PM: Those five countries are part of a group of 25 countries that UNESCO has identified as needing help in terms of getting girls back in school. Afghanistan, for example, has had major problems being able to get girls to school. Recently, Afghan men threw acid in the faces of girls because they were going to school, trying to intimidate them into not going. But they are now going anyway. And in Yemen, part of the Middle East, there is a big problem with the girls still being outside school. Guatemala is one of the worst cases in terms of education in Latin America.

JW: In Guatemala, the literacy ratio is 75.4% for males and 63.3% for females.

PM: Many countries in Latin America have had a major success in terms of bringing the girls to school. But Guatemala is still lagging behind. And in India, there is a big problem still with 55% of the females literate, as opposed to 78% of the males. 

JW: Progress has not been quick. Even with the United States occupying places like Iraq, the problem has not gotten much better. The general approach is for organizations to go out and do certain things. But your approach is different. It’s the father to father approach. Is this how FADA is different? Why do you think the father to father approach might work better? 

PM: It’s different because I want to work with the men. Many people around the world are working with the women and children, helping with the shelter and developing skills. But FADA wants to ensure an education for women so they can stand on their own. When I was growing up in Bolivia, there were two young men bothering each other who wanted to fight. So they went to the back of the school and started fighting. After a few minutes, the friends of one of them came and said, “Okay, stop, stop, enough, enough,” and they grabbed his arms and held him back. But the other guy’s arms were still loose, and he continued the beating. The guy that was being held told his friends, “Don’t hold me. Hold him. He is still beating me up. You are my friends. You need to hold him.” That stayed in my mind for many years because what we are doing is holding the women and the children back. The men are still walking around. We need to get the men and work with them and ask some key questions. Why are you doing these things? Why are you discriminating against your girls? Why are you beating up your wife? Why are you doing these things that you may think are right, but are not? We need to talk man to man and father to father. Hopefully, we can get them before they get in trouble with the law in a kind of coaching or mentorship or even co-learning environment where we learn together. We need to affirm them and remind them that they are doing a lot of work already. They’re providing for their families. That’s good. We commend them for that. We also need to show them that we understand where they’re coming from. They may have a traditional religious or conservative viewpoint, but we need to challenge them to do something better and help them grow a little bit together. Why can’t we help our wives have access to education, economic empowerment and participation? We simply want to open up everyone’s eyes to their needs, their dreams, and their desires.
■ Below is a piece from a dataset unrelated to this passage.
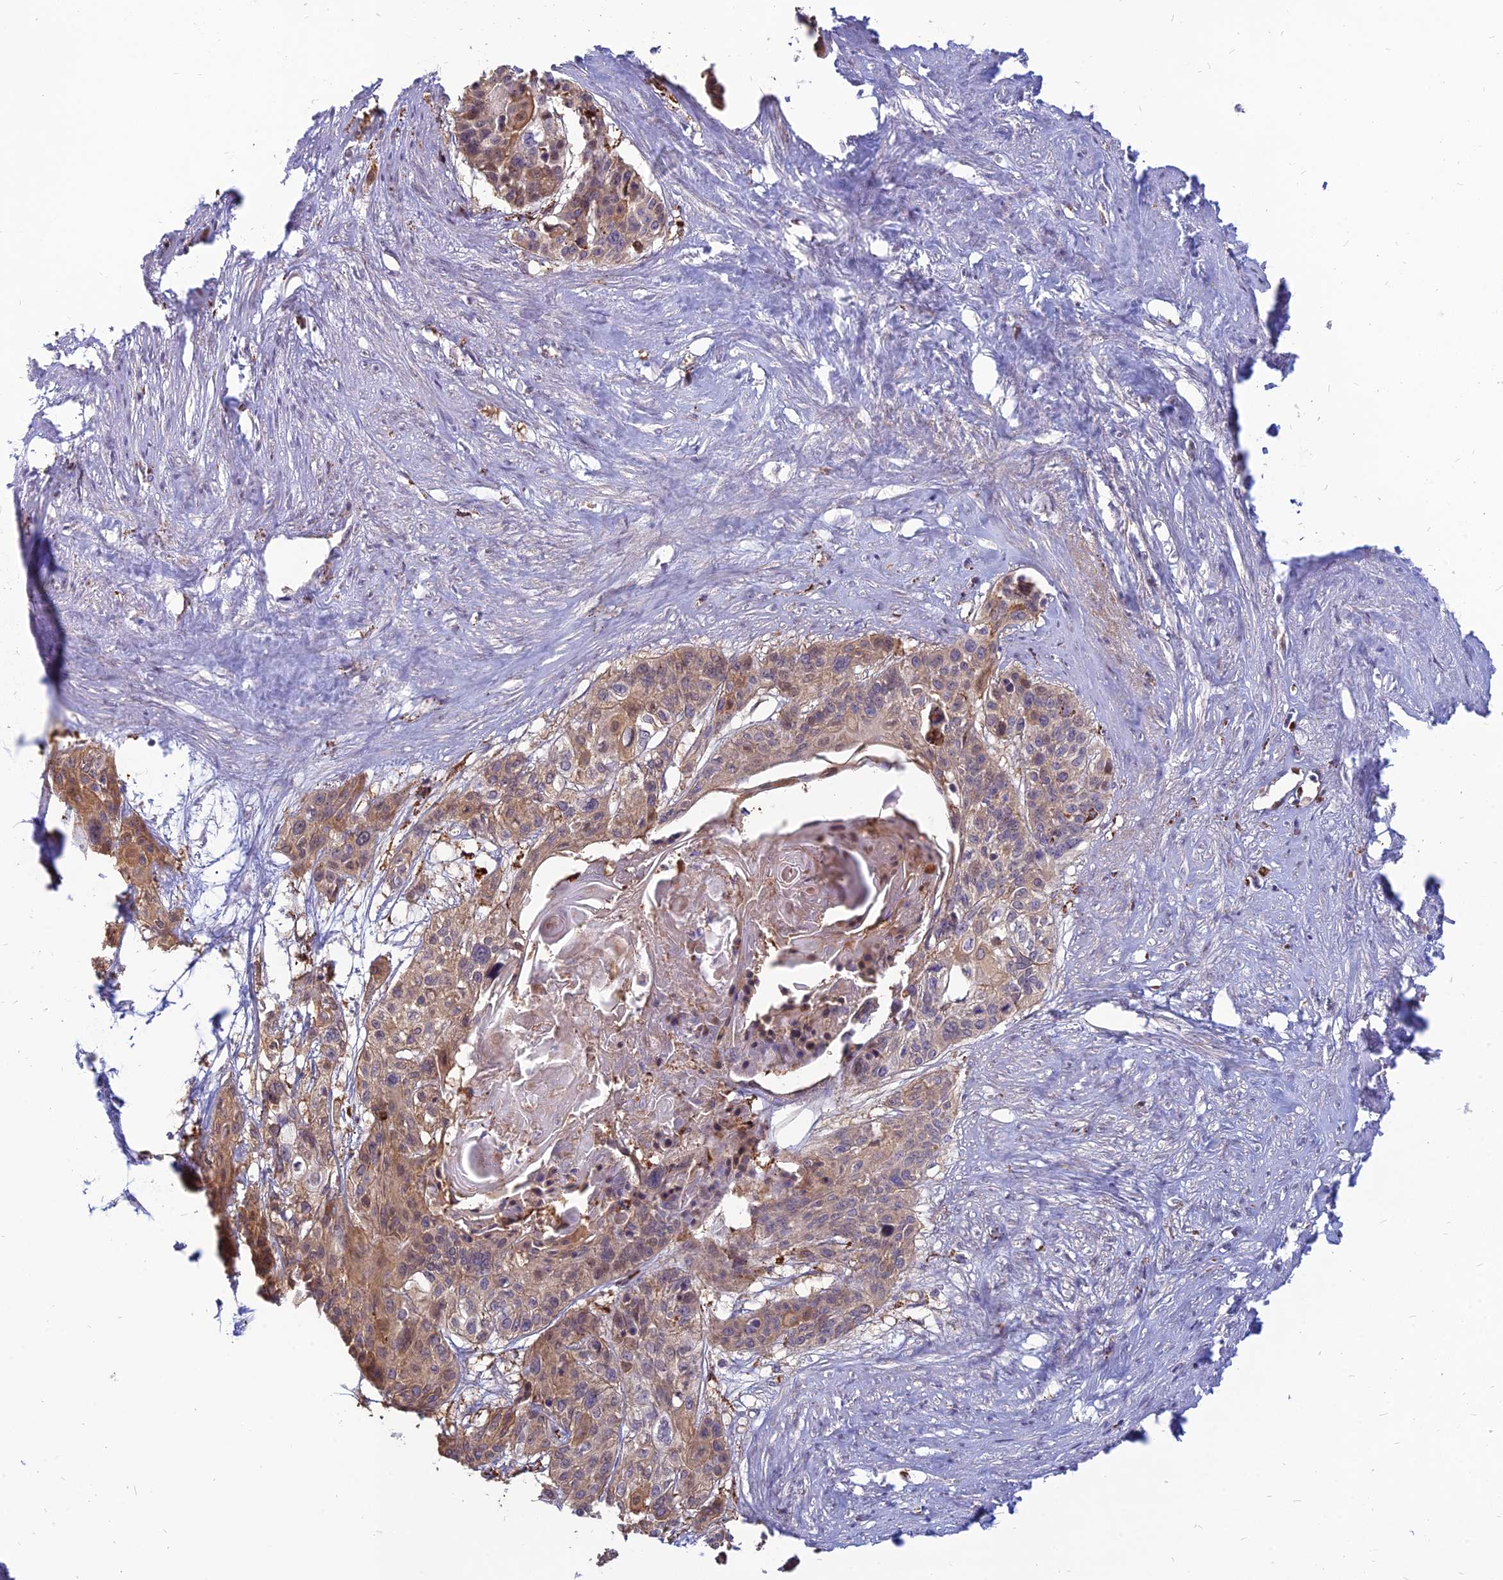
{"staining": {"intensity": "weak", "quantity": ">75%", "location": "cytoplasmic/membranous,nuclear"}, "tissue": "cervical cancer", "cell_type": "Tumor cells", "image_type": "cancer", "snomed": [{"axis": "morphology", "description": "Squamous cell carcinoma, NOS"}, {"axis": "topography", "description": "Cervix"}], "caption": "Immunohistochemistry image of neoplastic tissue: human cervical squamous cell carcinoma stained using IHC reveals low levels of weak protein expression localized specifically in the cytoplasmic/membranous and nuclear of tumor cells, appearing as a cytoplasmic/membranous and nuclear brown color.", "gene": "PHKA2", "patient": {"sex": "female", "age": 57}}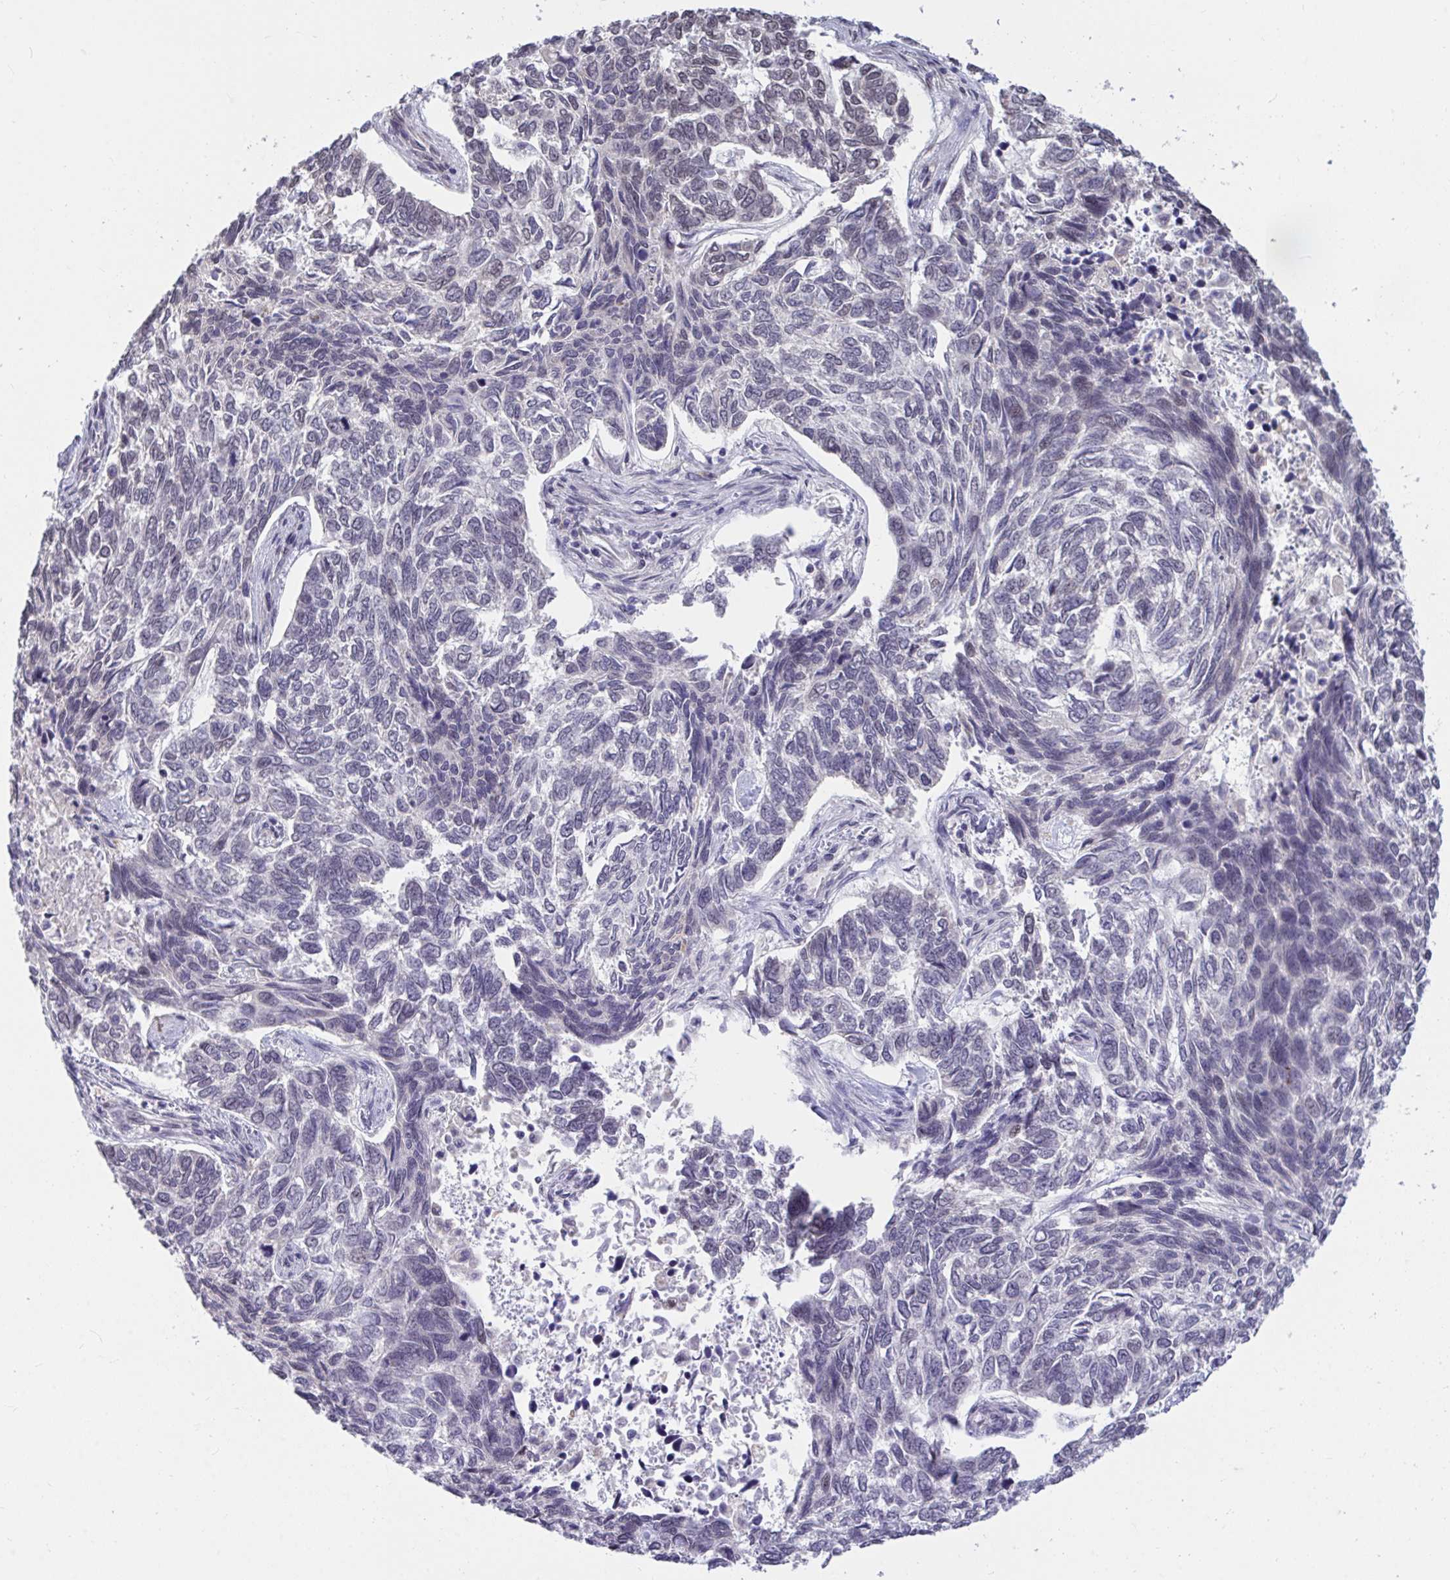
{"staining": {"intensity": "weak", "quantity": "<25%", "location": "nuclear"}, "tissue": "skin cancer", "cell_type": "Tumor cells", "image_type": "cancer", "snomed": [{"axis": "morphology", "description": "Basal cell carcinoma"}, {"axis": "topography", "description": "Skin"}], "caption": "An immunohistochemistry (IHC) photomicrograph of basal cell carcinoma (skin) is shown. There is no staining in tumor cells of basal cell carcinoma (skin).", "gene": "HNRNPDL", "patient": {"sex": "female", "age": 65}}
JW: How can people help you? What kind of help do you need?

PM: We need all kinds of help. We need to bring those daughters back to school. That means we need money. We need media attention. We need fathers who are willing to travel to India, Guatemala, and Benin and coach other fathers. We need a presence online that would allow us to spread the word to networking sites like Face Book and YouTube. We need systems and media people that will help us get the word out and spread this movement. And it is a movement. We need to go heart by heart and utilize every means that we have to get the word out and get other men connected, even fathers in the United States that want to help themselves and help others connect with other men in other countries. Maybe the girls here can connect by e-mail or by mail. It is all about getting involved in any way you can. I need financial support for myself and my family because this is my ministry. We need to invest so those girls can go back to school. For as little as $35.00 a month, a girl can be given shelter, education, and food. She can go back to school and start fulfilling her dreams. 

DISCLAIMER: THE VIEWS AND OPINIONS EXPRESSED IN OLDSPEAK ARE NOT NECESSARILY THOSE OF THE RUTHERFORD INSTITUTE.